Visa a annoncé le 29 avril que son pilote de règlement en stablecoins supporte désormais neuf blockchains, avec un volume annuel de transactions atteignant 7 milliards de dollars. L'entreprise a ajouté cinq nouvelles blockchains – Arc, Base, Canton, Polygon et Tempo – à son initiative, qui incluait déjà Avalanche, Ethereum, Solana et Stellar. Ce volume représente une hausse de 50 % par rapport au trimestre précédent.
Contrairement aux apparences, cette annonce ne se limite pas à une simple liste de blockchains supportées. Elle marque une étape clé dans l'intégration des stablecoins dans l'infrastructure de règlement des paiements, un domaine généralement invisible pour les consommateurs. Ces stablecoins interviennent après l'autorisation d'une transaction, lors du transfert de fonds entre émetteurs, acquéreurs, banques et systèmes de trésorerie. Visa teste ainsi la possibilité d'offrir une option de règlement parallèle au sein d'une infrastructure déjà utilisée par des banques, des programmes de cartes et des commerçants à travers le monde.
Cette évolution souligne un changement stratégique : l'adoption des cryptomonnaies commence par les coulisses des paiements, bien avant de se manifester à la caisse. Cependant, Visa reste prudent. L'entreprise n'a pas révélé la répartition des transactions par blockchain, stablecoin, partenaire ou géographie, limitant ainsi la portée de cette annonce. Le réseau ajoute des rails de règlement optionnels, tout en conservant les méthodes traditionnelles.

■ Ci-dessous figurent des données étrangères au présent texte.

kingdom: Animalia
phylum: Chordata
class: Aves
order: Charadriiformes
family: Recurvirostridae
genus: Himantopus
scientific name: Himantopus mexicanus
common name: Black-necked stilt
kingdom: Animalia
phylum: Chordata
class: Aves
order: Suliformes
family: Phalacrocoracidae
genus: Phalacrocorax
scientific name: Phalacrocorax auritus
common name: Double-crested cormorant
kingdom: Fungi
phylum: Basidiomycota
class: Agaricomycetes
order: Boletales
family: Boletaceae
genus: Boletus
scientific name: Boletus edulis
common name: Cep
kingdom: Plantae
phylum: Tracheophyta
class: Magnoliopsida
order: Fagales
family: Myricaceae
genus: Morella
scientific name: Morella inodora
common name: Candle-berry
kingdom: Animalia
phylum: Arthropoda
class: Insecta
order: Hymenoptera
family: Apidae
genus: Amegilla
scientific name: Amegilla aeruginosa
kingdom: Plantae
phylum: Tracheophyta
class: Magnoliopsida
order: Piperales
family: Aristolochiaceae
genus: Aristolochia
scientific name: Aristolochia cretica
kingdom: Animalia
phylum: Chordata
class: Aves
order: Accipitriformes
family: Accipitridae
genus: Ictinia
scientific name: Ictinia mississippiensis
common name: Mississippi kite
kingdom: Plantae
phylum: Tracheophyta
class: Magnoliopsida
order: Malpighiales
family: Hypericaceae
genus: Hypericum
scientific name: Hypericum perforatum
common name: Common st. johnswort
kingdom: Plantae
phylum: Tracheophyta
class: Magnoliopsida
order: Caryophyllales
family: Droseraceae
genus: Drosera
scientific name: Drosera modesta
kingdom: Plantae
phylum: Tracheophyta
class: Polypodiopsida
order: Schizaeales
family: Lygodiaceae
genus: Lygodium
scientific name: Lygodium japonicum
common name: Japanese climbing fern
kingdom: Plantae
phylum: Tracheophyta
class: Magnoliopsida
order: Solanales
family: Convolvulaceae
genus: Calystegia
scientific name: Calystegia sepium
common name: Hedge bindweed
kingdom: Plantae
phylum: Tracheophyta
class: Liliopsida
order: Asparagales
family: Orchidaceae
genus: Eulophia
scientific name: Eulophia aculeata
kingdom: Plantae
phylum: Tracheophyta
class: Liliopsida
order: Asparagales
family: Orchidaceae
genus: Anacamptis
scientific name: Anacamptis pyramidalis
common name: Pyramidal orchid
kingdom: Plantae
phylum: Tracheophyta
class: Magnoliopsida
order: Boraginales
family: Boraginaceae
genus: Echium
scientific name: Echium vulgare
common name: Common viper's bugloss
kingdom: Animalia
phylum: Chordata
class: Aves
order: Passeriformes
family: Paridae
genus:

Une stratégie progressive depuis 2023
Visa travaille sur cette intégration depuis plusieurs années. En 2023, l'entreprise a déjà transféré des millions de dollars en USDC entre partenaires via Solana et Ethereum pour régler des paiements libellés en monnaie fiduciaire sur VisaNet. Cette initiative a été suivie d'un pilote avec Crypto.com, puis étendue aux acquéreurs de commerçants comme Worldpay et Nuvei.
Le processus de règlement des paiements par carte illustre bien cette dynamique. Lorsqu'un consommateur effectue un paiement, l'autorisation est quasi instantanée, mais le transfert effectif des fonds entre la banque émettrice et celle du commerçant prend plus de temps. C'est dans cette phase que Visa intervient, en déplaçant des fonds entre devises et institutions via ses systèmes de trésorerie et de règlement.
Des avantages concrets pour les partenaires
En décembre 2025, des partenaires émetteurs et acquéreurs aux États-Unis ont obtenu la possibilité de régler leurs transactions avec Visa en USDC. Des banques comme Cross River Bank et Lead Bank ont commencé à utiliser Solana pour ces règlements, citant des avantages tels que la rapidité des transferts, la disponibilité sept jours sur sept et une résilience accrue pendant les week-ends et jours fériés.
L'annonce d'avril 2025 relie également cette expansion des blockchains aux programmes de cartes liées aux stablecoins de Visa. L'entreprise affirme que plus de 130 programmes sont déjà déployés dans plus de 50 pays. Cette intégration dépasse donc le cadre d'une simple expérimentation technologique pour s'inscrire dans un modèle opérationnel plus large.
Le volume annuel de 7 milliards de dollars donne une nouvelle dimension à cette stratégie. Bien que Visa n'ait pas précisé la répartition des transactions, cette annonce confirme que les stablecoins gagnent du terrain dans les infrastructures financières traditionnelles, avant même d'être visibles par les consommateurs.